Alguns ex-guerrilheiros da Resistência
Nacional Moçambicana (Renamo) que entregaram armas em junho, no processo de
desmilitarização, regressaram à aldeia natal, mas temem agora ser alvo de uma
nova ameaça.
Receiam que as forças
estatais não consigam distinguir antigos guerrilheiros reintegrados na vida
civil dos dissidentes da autoproclamada Junta Militar, que já mataram 24
pessoas na região no último ano.
São rebeldes que atuam
nalgumas zonas do centro do país, liderados por Mariano Nhongo, fechados ao
diálogo e alegando estar descontentes com o acordo de paz e com a liderança da
Renamo.
A zona da aldeia de
Cheadeia, no distrito de Nhamatanda, província de Sofala, tem sido um dos
palcos desta violência.
Ali e noutros pontos, a
Renamo acusa as forças estatais de estarem a raptar e a assassinar alguns dos
seus membros – mas sem indicar casos concretos – ao realizar buscas por focos
de reagrupamento de dissidentes filiados à Junta.

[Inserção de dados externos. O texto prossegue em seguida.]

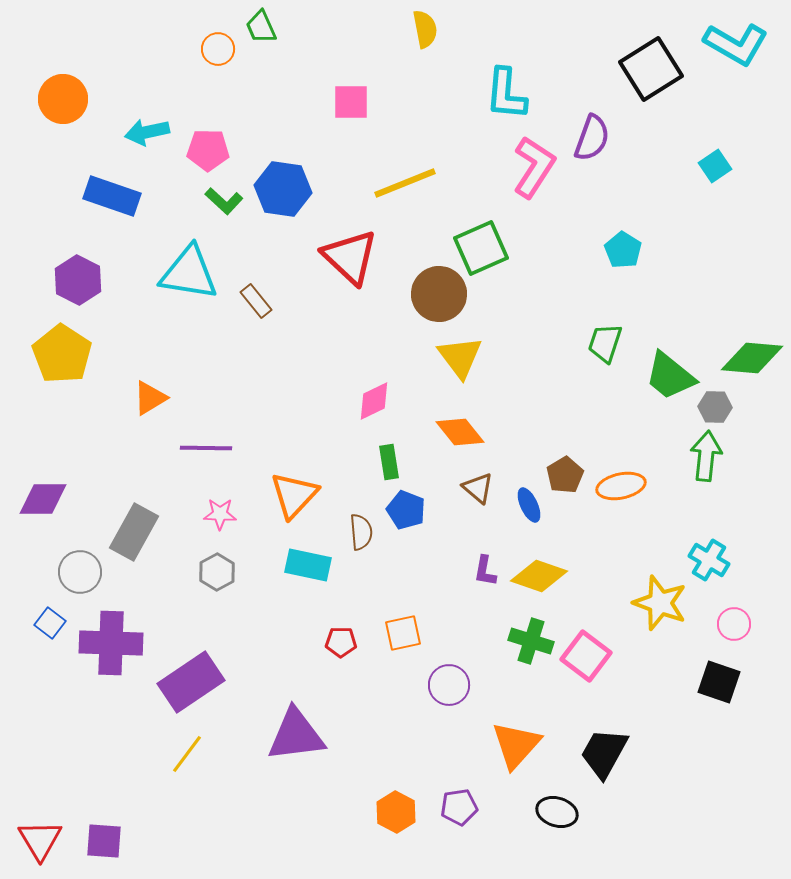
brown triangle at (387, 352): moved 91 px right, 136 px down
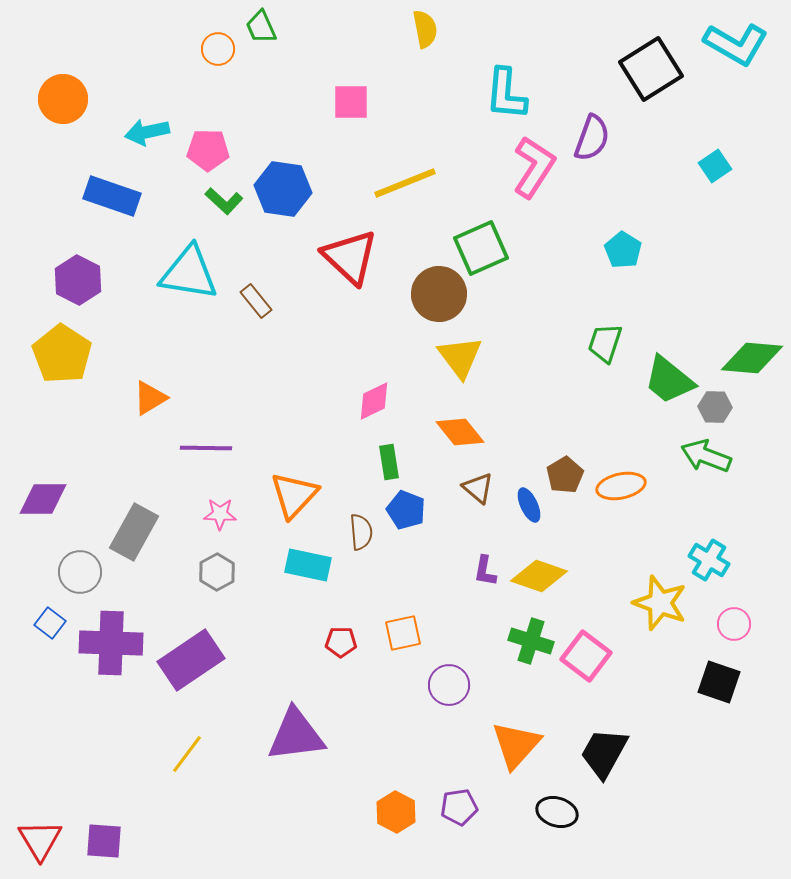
green trapezoid at (670, 376): moved 1 px left, 4 px down
green arrow at (706, 456): rotated 75 degrees counterclockwise
purple rectangle at (191, 682): moved 22 px up
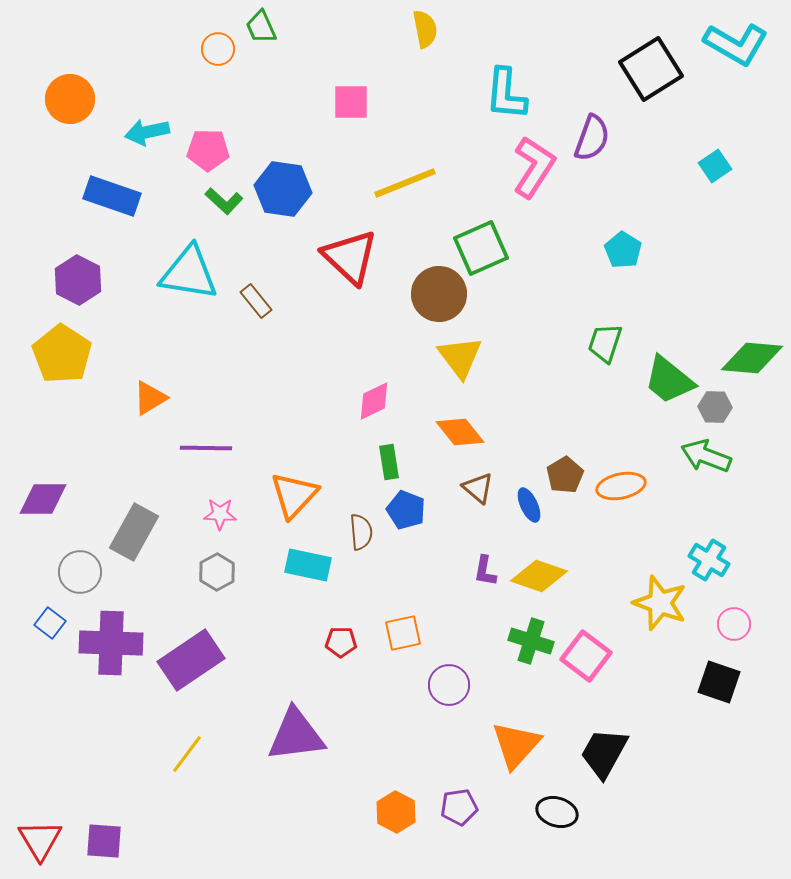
orange circle at (63, 99): moved 7 px right
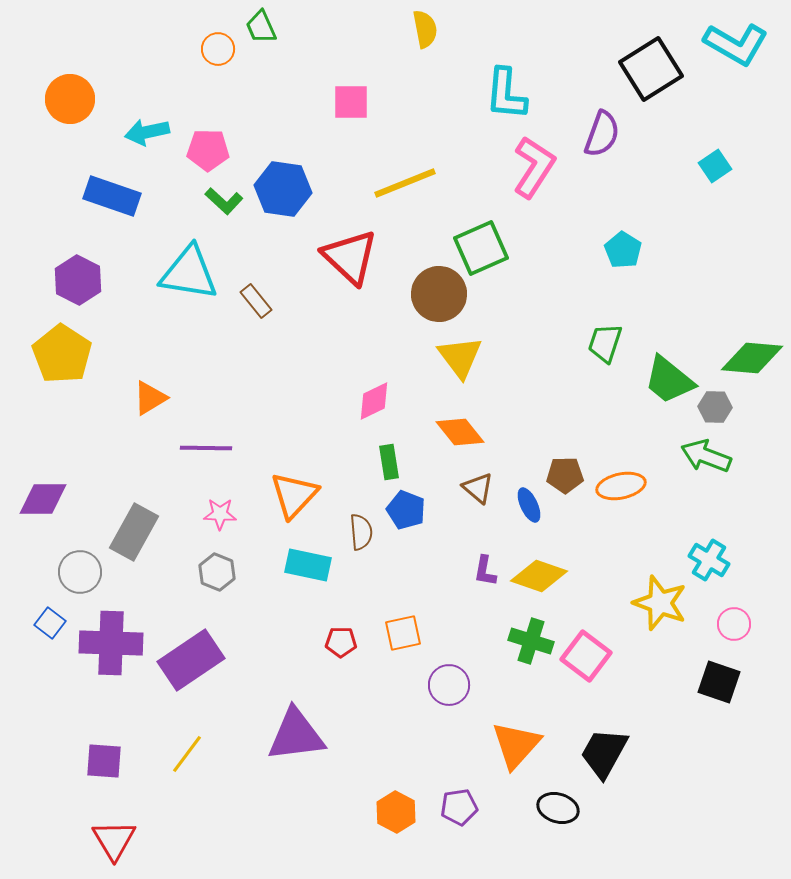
purple semicircle at (592, 138): moved 10 px right, 4 px up
brown pentagon at (565, 475): rotated 30 degrees clockwise
gray hexagon at (217, 572): rotated 9 degrees counterclockwise
black ellipse at (557, 812): moved 1 px right, 4 px up
red triangle at (40, 840): moved 74 px right
purple square at (104, 841): moved 80 px up
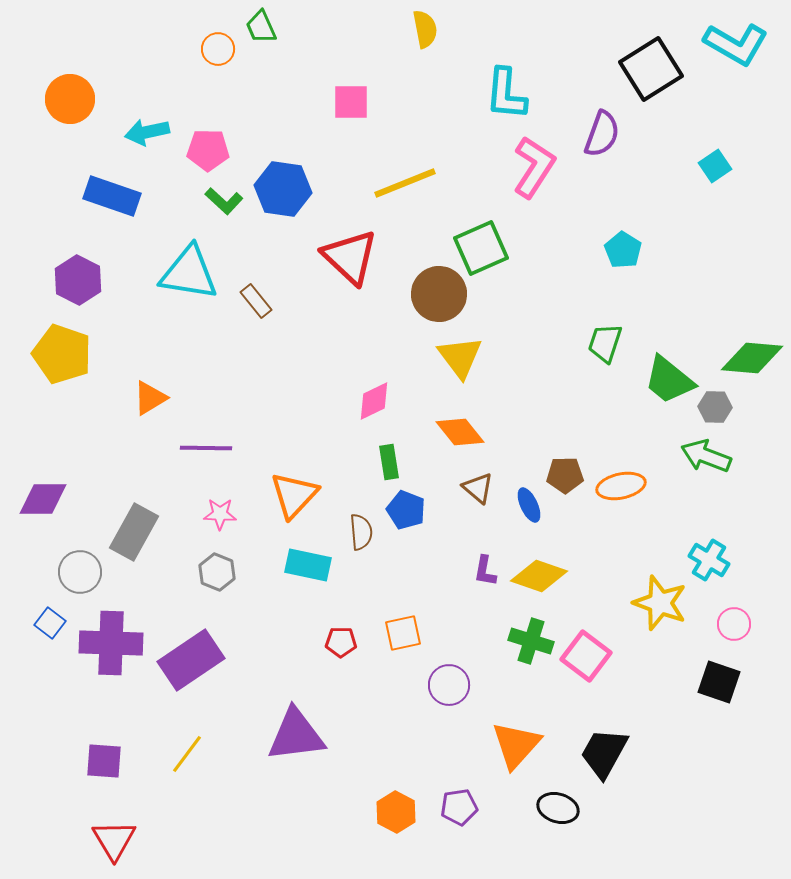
yellow pentagon at (62, 354): rotated 14 degrees counterclockwise
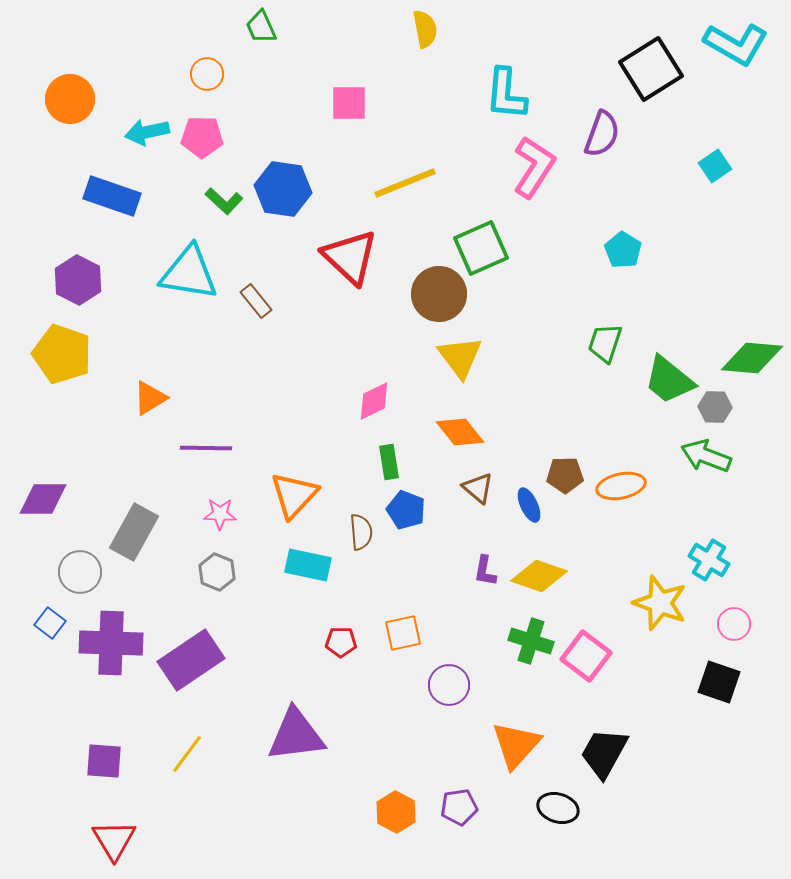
orange circle at (218, 49): moved 11 px left, 25 px down
pink square at (351, 102): moved 2 px left, 1 px down
pink pentagon at (208, 150): moved 6 px left, 13 px up
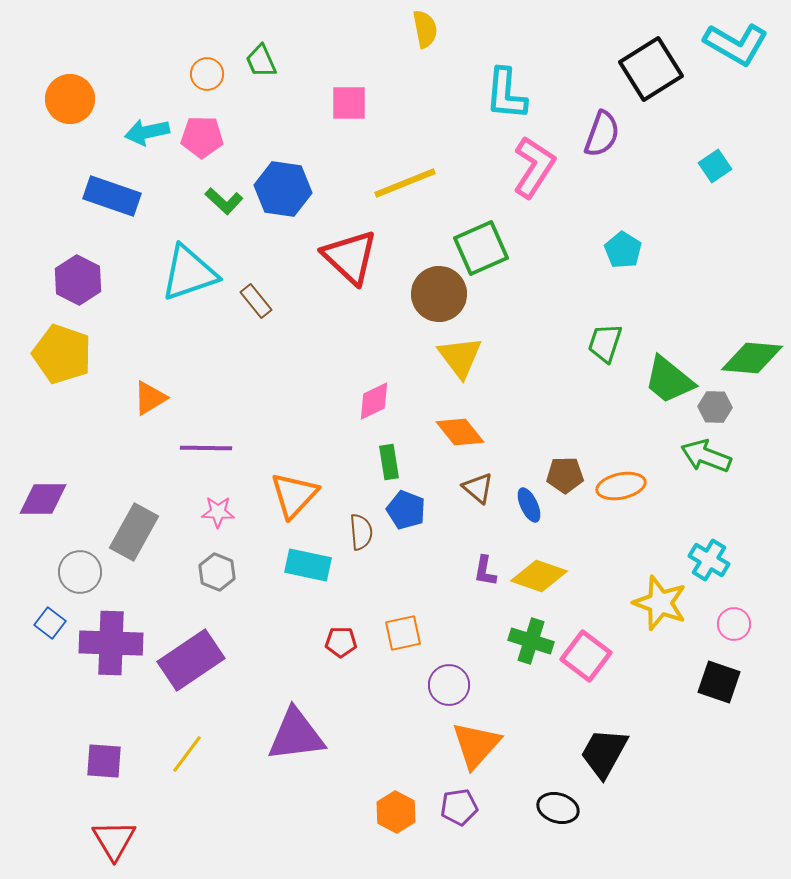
green trapezoid at (261, 27): moved 34 px down
cyan triangle at (189, 273): rotated 28 degrees counterclockwise
pink star at (220, 514): moved 2 px left, 2 px up
orange triangle at (516, 745): moved 40 px left
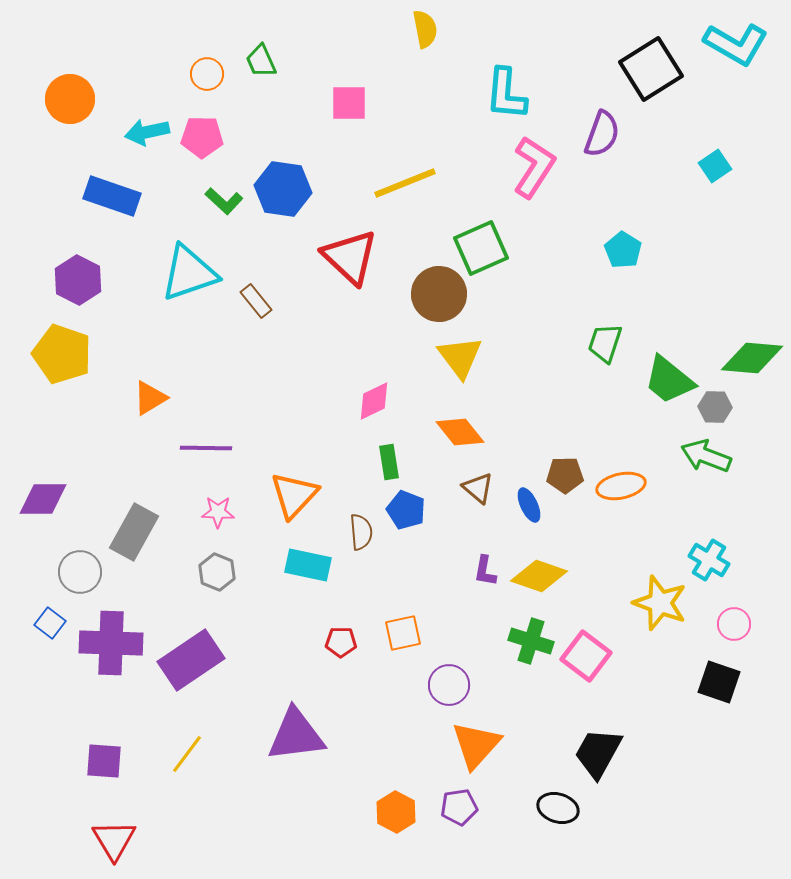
black trapezoid at (604, 753): moved 6 px left
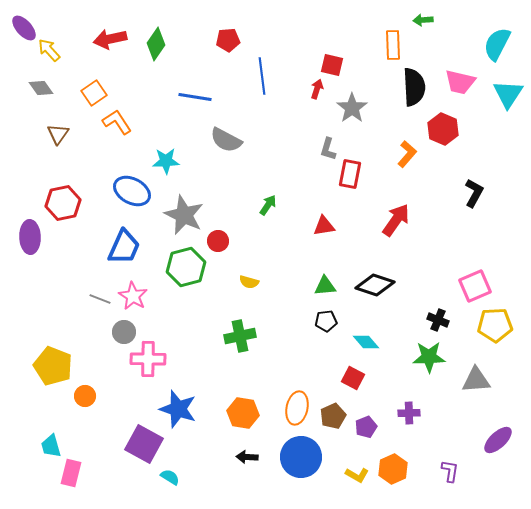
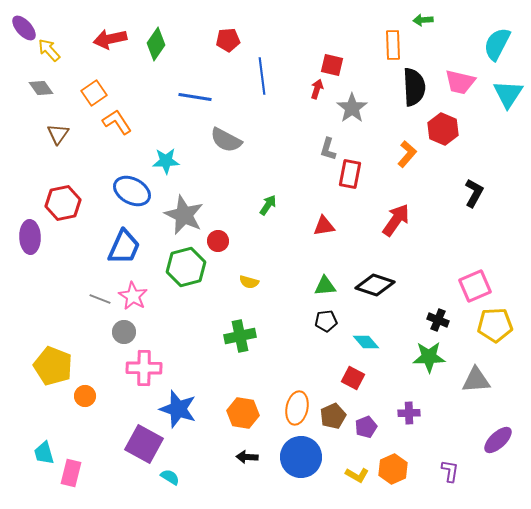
pink cross at (148, 359): moved 4 px left, 9 px down
cyan trapezoid at (51, 446): moved 7 px left, 7 px down
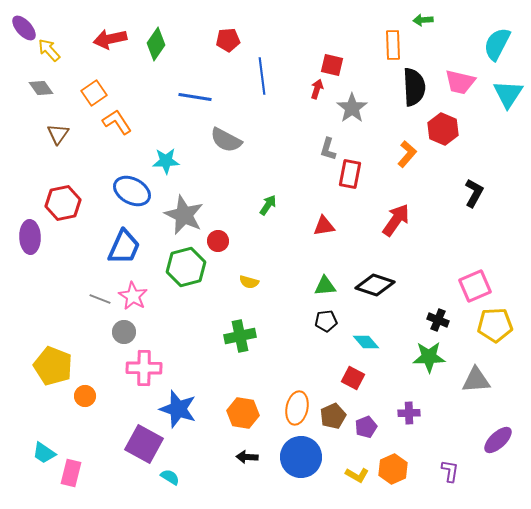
cyan trapezoid at (44, 453): rotated 40 degrees counterclockwise
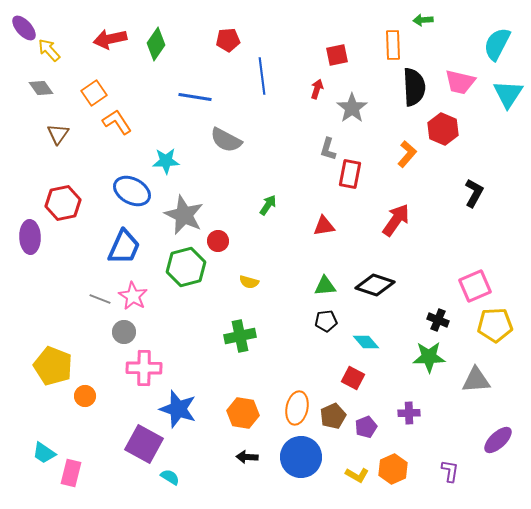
red square at (332, 65): moved 5 px right, 10 px up; rotated 25 degrees counterclockwise
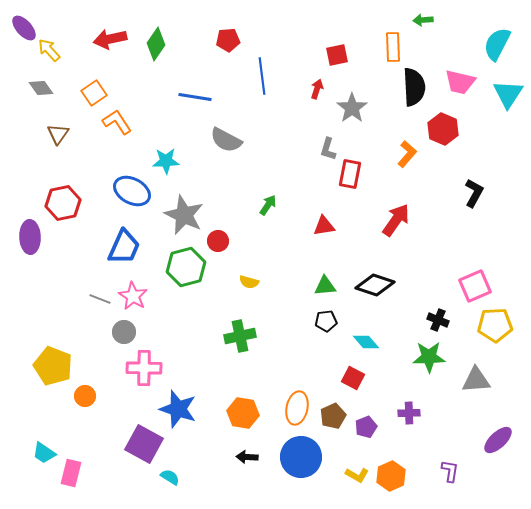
orange rectangle at (393, 45): moved 2 px down
orange hexagon at (393, 469): moved 2 px left, 7 px down
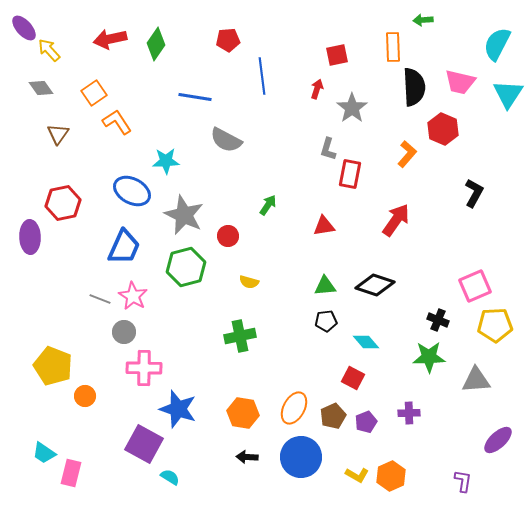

Por sua vez, as autoridades
acusam os rebeldes da Renamo de estarem a assassinar dirigentes locais e a
vandalizar infraestruturas públicas.
“Sempre que chegam as forças
de defesa, nós temos medo, porque já não temos armas”, diz à Lusa João Ruben,
52 anos, 30 dos quais passados em várias bases da guerrilha, desmobilizado em
junho, em Savane, distrito de Dondo (Sofala).
O ex-guerrilheiro conta que
nas visitas à aldeia, em 1992, no fim da “guerra dos 16 anos” (designação dada
à guerra civil moçambicana) e durante a trégua de 2016, ele e outros colegas de
armas eram alvo de perseguição das forças estatais.
Receia que, agora, as mesmas
forças não consigam distinguir os guerrilheiros reintegrados dos dissidentes da
Junta.
“Nós fomos desmobilizados
para nossas casas. À chegada [à aldeia], o hospital foi queimado e chegaram as
forças de intervenção rápida (UIR)”, descreve, para ilustrar uma situação em
que teve medo.
João Ruben expressa um
sentimento generalizado entre os regressados, embora manifeste confiança numa
reconciliação para breve.
Para Jossias Combo, outro
ex-guerrilheiro e homem da escolta do então líder da Renamo, Afonso Dhlakama,
falta uma verdadeira reconciliação para que a sua reintegração se transforme em
tranquilidade e paz.
Num português falado com
dificuldade, tenta traduzir de forma simples o que o atormenta.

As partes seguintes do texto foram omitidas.